Amazon is moving the service that directs the Echo device that's closest to you to answer your question — sending it up into its cloud. The shift may sound like just a technology upgrade, but the change is something users with multiple Alexa devices will likely appreciate.
The technology is called Echo Spatial Perception, or ESP, and not to be confused with the psychic ability to read your mind (although one day who knows.) Amazon uses this to help know that when you're asking the Alexa device what the weather is in the bedroom, it's the Echo Dot on your bedside table you want to answer, and not the one in the kitchen.
When you speak to Alexa, all the Echo devices in range will likely perk up, turning on their blue lights to indicate they're listening. But with ESP, the one that's closest responds, with any other device shutting down the listening feature.

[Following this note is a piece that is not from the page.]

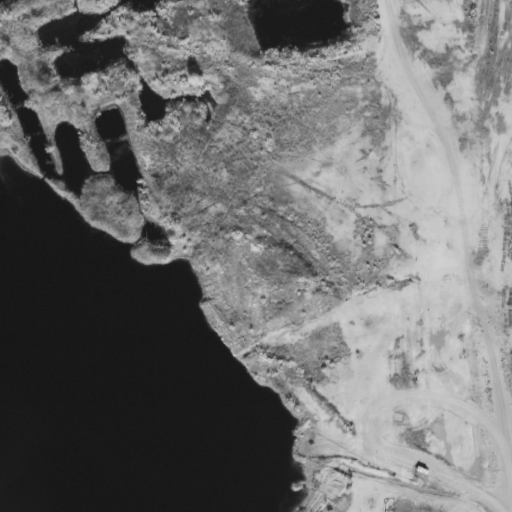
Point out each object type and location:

Previously, devices that were Alexa-enabled including the C by GE Sol smart light, weren't guaranteed as being able to access ESP. Now, with the technology shifting to the cloud, these products will be able to tap into the ability without having to get a physical or software upgrade themselves. More importantly, these devices can now be part of the ESP network, and answer is they're closer than, say, your Echo Show in the living room.
When GearBrain reviewed the Sol light in April, GE told us that ESP was not active in the device, but expected that feature to be available soon — and it is.
Amazon says the update will also give Alexa devices more accuracy in their hearing and responses, "even in noisy environments," the company said on its blog.
While just one in six people own a single smart speaker in the U.S., this multiple Alexa scenario is hardly the norm. Amazon is not one to think small however, and is clearly preparing for a time when you'll have these chatty devices peppering every room in your home. Because really there's nothing worse than having the wrong smart talking speaker answer you. Nothing.